Model Overview
This model is a specialized fine-tuned version of the Qwen3-8B architecture, featuring 8 billion parameters and supporting a substantial 32,768 token context length. It was trained using a learning rate of 4e-05 over 7 epochs, with a total batch size of 96 across 32 GPUs.
Key Specialization
The model's unique characteristic is its fine-tuning on the /e/data1/datasets/playground/ot/hf_hub/datasets--penfever--stackexchange-tezos-sandboxes__Kimi-2.5-smaxeps-32k/snapshots/33375d18f3a1d98976944789905e380fce397c46_thinking_preprocessed dataset. This indicates a strong focus on content related to:
- Tezos blockchain: Understanding and generating information about the Tezos platform.

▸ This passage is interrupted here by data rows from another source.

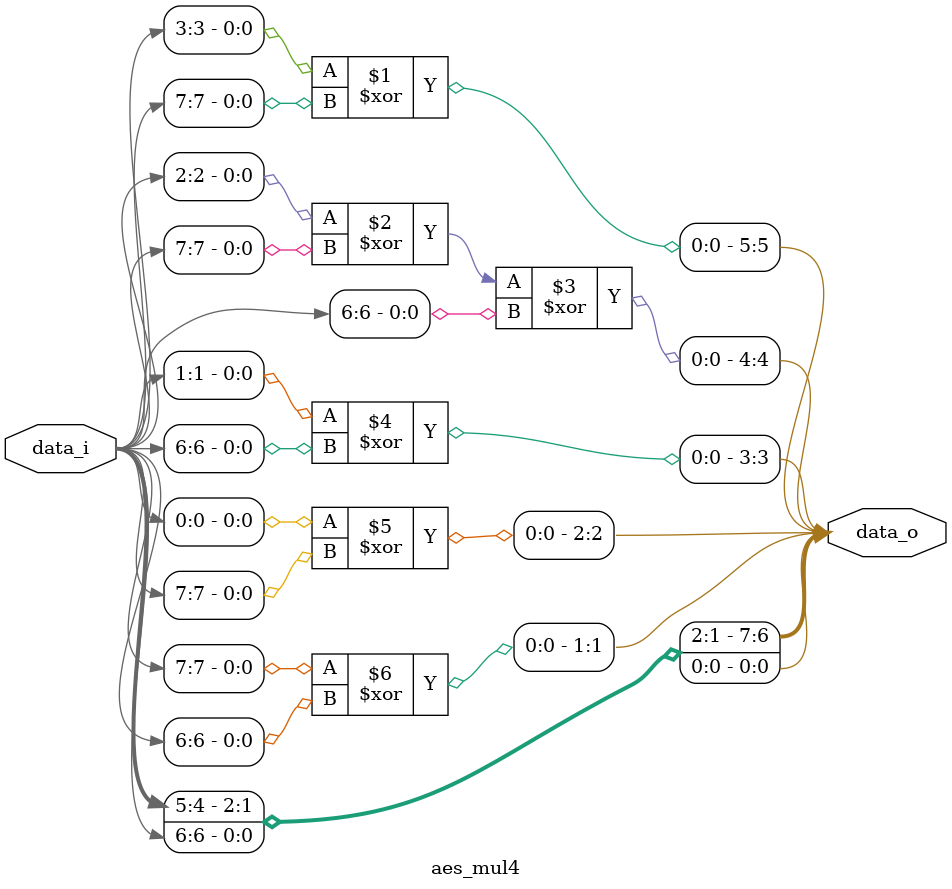
<source format=sv>

module aes_mul4 (
  input  logic [7:0] data_i,
  output logic [7:0] data_o
);

  assign data_o[7] = data_i[5];
  assign data_o[6] = data_i[4];
  assign data_o[5] = data_i[3] ^ data_i[7];
  assign data_o[4] = data_i[2] ^ data_i[7] ^ data_i[6];
  assign data_o[3] = data_i[1]             ^ data_i[6];
  assign data_o[2] = data_i[0] ^ data_i[7];
  assign data_o[1] = data_i[7]             ^ data_i[6];
  assign data_o[0] = data_i[6];

endmodule

</source>
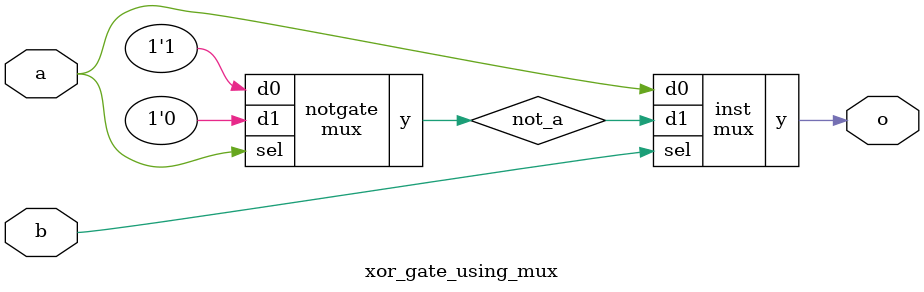
<source format=sv>

module mux
(
  input  d0, d1,
  input  sel,
  output y
);

  assign y = sel ? d1 : d0;

endmodule

//----------------------------------------------------------------------------
// Task
//----------------------------------------------------------------------------

module xor_gate_using_mux
(
    input  a,
    input  b,
    output o
);

  // Task:
  // Implement xor gate using instance(s) of mux,
  // constants 0 and 1, and wire connections

  mux notgate(
    .d0(1'b1),
    .d1(1'b0),
    .sel(a),
    .y(not_a)
  );
  mux inst(
    .d0(a),
    .d1(not_a),
    .sel(b),
    .y(o)
  );




endmodule

</source>
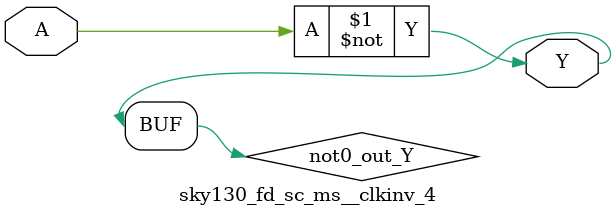
<source format=v>
/*
 * Copyright 2020 The SkyWater PDK Authors
 *
 * Licensed under the Apache License, Version 2.0 (the "License");
 * you may not use this file except in compliance with the License.
 * You may obtain a copy of the License at
 *
 *     https://www.apache.org/licenses/LICENSE-2.0
 *
 * Unless required by applicable law or agreed to in writing, software
 * distributed under the License is distributed on an "AS IS" BASIS,
 * WITHOUT WARRANTIES OR CONDITIONS OF ANY KIND, either express or implied.
 * See the License for the specific language governing permissions and
 * limitations under the License.
 *
 * SPDX-License-Identifier: Apache-2.0
*/


`ifndef SKY130_FD_SC_MS__CLKINV_4_FUNCTIONAL_V
`define SKY130_FD_SC_MS__CLKINV_4_FUNCTIONAL_V

/**
 * clkinv: Clock tree inverter.
 *
 * Verilog simulation functional model.
 */

`timescale 1ns / 1ps
`default_nettype none

`celldefine
module sky130_fd_sc_ms__clkinv_4 (
    Y,
    A
);

    // Module ports
    output Y;
    input  A;

    // Local signals
    wire not0_out_Y;

    //  Name  Output      Other arguments
    not not0 (not0_out_Y, A              );
    buf buf0 (Y         , not0_out_Y     );

endmodule
`endcelldefine

`default_nettype wire
`endif  // SKY130_FD_SC_MS__CLKINV_4_FUNCTIONAL_V

</source>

- StackExchange data: Leveraging the question-and-answer format and technical discussions typical of StackExchange.
- Sandbox environments: Potentially adept at handling queries or generating content concerning development and testing environments within the Tezos ecosystem.
Training Details
- Base Model: Qwen/Qwen3-8B
- Learning Rate: 4e-05
- Optimizer: AdamW_Torch_Fused
- Epochs: 7.0
- Context Length: 32,768 tokens
Potential Use Cases
Given its specific training data, this model is likely well-suited for applications requiring deep knowledge or generation capabilities within the Tezos blockchain domain, particularly for tasks involving technical support, documentation, or Q&A related to Tezos sandboxes.